In this case, the affidavit is not bare bones. The affidavit alleges that there was a stolen pistol found, as well as "various types of ammunition," social security cards issued to various individuals, and a fake Michigan Identification card. [18-1 at 3]. According to the affidavit, the keys to the car were found hanging near the door, and the cars were located parked by the house. Bryd stated that the cars belonged the Defendant and herself, and the affidavit further asserted that probable cause existed that additional evidence could be found in the cars because of their location, the fact that the owners of the cars lived in the house where they were found, and the discovery of the contraband in the house. This information is sufficient to support Rollet's good faith belief in the warrant's validity. See e.g. Carpenter, 360 F. 3d at 596 (court held that an affidavit which noted that marijuana was growing near the residence that was searched, and that there was a road connecting the residence and the marijuana plants, was sufficient to meet the good faith standard). The affidavit explains the connection between the Defendant and the vehicles, connects the cars to the house in terms of proximity, and lists the contraband found in the house, including a stolen firearm and various types of ammunition that do not match the stolen firearm as well as various identify theft evidence. The affidavit thus satisfies the good faith exception standard of establishing a minimally sufficient nexus between the illegal activity and the place to be searched to support the officer's good faith belief in the warrant's validity. Id.

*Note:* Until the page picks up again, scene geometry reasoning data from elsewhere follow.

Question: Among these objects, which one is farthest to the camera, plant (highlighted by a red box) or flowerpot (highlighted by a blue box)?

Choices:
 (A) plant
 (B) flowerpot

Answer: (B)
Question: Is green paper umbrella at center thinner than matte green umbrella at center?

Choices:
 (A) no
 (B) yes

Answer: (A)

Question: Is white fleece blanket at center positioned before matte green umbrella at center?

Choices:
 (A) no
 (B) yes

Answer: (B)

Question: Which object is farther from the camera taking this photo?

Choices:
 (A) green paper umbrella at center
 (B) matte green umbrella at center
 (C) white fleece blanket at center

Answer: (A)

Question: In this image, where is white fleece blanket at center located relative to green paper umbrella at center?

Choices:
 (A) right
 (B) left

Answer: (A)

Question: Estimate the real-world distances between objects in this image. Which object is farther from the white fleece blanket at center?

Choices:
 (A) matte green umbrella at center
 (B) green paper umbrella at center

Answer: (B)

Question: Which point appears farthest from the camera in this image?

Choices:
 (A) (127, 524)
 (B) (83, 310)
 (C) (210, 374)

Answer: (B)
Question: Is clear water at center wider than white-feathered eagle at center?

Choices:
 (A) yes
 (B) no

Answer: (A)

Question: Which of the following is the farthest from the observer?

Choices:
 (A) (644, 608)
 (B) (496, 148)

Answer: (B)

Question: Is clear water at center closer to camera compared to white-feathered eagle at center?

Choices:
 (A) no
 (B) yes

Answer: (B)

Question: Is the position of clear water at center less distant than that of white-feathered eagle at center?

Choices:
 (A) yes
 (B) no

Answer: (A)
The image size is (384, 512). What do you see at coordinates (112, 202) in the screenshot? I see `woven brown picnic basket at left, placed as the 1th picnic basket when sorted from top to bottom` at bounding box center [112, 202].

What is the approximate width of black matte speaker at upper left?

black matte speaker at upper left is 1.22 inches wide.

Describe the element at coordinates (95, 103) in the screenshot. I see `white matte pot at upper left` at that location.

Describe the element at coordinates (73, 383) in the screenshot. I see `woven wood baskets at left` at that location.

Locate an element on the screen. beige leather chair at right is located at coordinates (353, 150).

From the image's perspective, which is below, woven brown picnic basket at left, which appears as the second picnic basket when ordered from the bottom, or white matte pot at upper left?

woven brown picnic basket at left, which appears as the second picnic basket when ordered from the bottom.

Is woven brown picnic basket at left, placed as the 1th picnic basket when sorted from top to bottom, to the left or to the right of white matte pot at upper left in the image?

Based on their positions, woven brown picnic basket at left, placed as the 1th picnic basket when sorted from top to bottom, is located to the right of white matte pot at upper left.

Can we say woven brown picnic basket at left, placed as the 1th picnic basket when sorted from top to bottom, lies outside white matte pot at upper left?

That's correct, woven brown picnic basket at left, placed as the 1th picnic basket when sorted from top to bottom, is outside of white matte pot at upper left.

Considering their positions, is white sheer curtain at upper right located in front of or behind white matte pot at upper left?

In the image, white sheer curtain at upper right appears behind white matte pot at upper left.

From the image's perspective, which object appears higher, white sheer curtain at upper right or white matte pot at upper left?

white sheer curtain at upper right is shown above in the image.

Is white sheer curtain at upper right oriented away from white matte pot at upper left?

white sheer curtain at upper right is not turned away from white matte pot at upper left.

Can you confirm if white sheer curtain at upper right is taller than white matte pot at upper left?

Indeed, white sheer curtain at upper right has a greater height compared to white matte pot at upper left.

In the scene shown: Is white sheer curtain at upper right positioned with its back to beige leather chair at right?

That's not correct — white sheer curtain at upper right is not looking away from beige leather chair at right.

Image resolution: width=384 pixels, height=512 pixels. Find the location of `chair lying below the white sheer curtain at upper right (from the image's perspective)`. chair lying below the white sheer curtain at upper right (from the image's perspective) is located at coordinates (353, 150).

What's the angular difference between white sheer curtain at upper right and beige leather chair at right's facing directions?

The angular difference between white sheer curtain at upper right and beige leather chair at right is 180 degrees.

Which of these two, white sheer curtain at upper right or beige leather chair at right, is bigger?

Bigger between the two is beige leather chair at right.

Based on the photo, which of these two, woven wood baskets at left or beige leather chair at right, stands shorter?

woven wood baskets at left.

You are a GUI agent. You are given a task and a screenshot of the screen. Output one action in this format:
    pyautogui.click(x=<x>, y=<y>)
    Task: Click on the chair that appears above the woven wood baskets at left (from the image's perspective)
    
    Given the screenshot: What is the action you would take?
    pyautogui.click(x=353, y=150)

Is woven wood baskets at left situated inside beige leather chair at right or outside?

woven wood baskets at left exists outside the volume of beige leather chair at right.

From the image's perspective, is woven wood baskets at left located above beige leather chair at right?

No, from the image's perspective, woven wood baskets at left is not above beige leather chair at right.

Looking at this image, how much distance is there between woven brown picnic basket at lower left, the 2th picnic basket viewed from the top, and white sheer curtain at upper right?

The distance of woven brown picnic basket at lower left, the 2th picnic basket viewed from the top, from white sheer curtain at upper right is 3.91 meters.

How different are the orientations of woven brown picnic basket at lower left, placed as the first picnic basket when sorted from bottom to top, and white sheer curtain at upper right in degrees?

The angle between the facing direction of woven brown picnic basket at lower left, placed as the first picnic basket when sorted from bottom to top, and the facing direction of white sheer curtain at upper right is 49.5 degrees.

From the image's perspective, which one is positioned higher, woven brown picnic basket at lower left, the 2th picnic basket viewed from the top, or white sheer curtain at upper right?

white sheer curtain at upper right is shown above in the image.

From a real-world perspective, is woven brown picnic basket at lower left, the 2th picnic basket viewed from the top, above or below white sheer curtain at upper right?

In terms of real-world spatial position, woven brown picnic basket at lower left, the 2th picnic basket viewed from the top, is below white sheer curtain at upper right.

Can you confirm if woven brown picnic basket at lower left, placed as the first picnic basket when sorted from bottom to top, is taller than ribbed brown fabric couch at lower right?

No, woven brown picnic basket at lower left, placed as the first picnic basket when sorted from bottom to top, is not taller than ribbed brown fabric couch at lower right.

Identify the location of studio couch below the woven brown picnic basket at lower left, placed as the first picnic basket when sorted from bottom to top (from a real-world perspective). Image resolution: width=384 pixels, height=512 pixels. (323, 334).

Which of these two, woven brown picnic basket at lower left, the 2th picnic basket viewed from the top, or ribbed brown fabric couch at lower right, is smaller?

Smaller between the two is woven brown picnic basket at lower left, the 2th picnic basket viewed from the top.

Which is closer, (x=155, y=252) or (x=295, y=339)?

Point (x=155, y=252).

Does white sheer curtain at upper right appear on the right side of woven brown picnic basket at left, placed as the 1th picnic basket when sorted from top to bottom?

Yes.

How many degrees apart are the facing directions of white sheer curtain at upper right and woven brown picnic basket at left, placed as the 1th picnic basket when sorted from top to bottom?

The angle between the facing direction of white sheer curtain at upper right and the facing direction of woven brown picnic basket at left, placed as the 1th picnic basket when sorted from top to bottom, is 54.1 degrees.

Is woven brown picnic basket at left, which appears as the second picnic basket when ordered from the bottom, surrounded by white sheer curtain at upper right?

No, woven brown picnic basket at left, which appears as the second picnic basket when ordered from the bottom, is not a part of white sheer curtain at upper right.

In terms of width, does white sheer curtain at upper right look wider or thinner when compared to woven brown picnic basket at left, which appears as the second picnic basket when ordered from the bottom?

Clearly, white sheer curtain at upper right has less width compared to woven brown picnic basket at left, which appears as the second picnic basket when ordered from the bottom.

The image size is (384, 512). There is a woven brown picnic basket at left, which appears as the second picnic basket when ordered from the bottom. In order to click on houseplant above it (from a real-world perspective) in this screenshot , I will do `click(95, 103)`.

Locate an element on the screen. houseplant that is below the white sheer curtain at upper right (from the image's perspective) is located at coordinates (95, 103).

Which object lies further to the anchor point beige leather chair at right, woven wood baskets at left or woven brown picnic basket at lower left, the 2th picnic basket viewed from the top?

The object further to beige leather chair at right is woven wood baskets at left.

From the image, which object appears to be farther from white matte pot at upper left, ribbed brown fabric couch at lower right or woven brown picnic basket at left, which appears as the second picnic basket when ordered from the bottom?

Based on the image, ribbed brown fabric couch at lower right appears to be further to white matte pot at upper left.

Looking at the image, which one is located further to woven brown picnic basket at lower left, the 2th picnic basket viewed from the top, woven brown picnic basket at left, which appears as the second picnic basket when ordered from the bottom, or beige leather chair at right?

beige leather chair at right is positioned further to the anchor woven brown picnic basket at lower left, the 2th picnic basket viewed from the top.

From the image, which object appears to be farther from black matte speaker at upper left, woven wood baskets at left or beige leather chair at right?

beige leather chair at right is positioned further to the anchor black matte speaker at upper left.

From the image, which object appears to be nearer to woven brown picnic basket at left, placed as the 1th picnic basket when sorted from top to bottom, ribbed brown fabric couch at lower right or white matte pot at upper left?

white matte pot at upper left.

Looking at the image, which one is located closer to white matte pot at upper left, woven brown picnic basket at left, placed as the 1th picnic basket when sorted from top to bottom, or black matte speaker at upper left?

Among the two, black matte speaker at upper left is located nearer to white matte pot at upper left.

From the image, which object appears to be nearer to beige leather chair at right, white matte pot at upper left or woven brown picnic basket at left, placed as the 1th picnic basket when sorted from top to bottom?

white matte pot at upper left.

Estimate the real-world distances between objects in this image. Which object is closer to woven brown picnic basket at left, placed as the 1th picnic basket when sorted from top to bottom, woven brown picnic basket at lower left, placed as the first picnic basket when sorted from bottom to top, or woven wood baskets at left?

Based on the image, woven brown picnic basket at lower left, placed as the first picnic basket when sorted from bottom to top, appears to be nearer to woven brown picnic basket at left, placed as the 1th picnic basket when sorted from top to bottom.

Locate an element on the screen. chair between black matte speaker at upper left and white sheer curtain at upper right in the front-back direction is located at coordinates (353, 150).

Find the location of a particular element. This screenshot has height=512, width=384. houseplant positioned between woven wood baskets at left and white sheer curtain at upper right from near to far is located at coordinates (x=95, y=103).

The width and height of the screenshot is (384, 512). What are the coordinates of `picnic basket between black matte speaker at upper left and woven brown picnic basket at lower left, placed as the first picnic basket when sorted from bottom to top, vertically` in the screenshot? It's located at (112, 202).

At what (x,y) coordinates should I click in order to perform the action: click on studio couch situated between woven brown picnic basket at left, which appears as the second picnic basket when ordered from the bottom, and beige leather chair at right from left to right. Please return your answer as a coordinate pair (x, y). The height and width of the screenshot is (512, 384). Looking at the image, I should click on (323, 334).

Therefore, the seizure of the vehicles under MCL 257.252d, which provides that a vehicle can be immediately removed from public or private property to a place of safekeeping "if the vehicle must be seized to preserve evidence of a crime, or if there is reasonable cause to believe that the vehicle was used in the commission of a crime," and the subsequent search of the vehicles is valid under the good faith exception.